# RECORDED INFORMATION
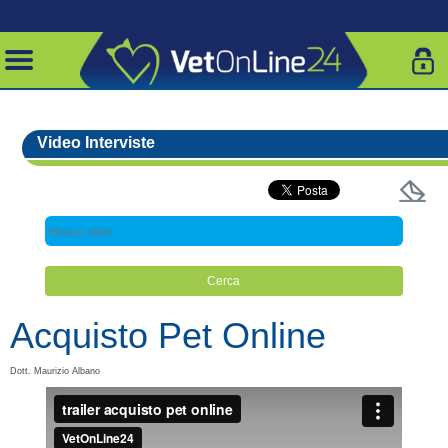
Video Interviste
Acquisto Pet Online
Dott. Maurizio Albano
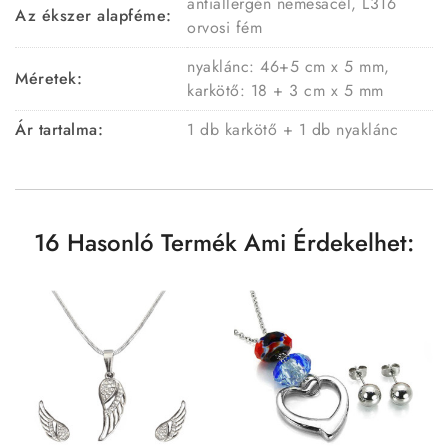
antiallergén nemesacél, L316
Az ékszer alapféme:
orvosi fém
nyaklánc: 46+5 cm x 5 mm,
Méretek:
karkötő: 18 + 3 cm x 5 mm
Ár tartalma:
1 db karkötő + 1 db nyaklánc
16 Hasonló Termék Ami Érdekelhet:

# WHAT YOU NEED TO DO
If the word "karkötő" appears in a line above, copy that line.

# WRITTEN REPLY
karkötő: 18 + 3 cm x 5 mm
1 db karkötő + 1 db nyaklánc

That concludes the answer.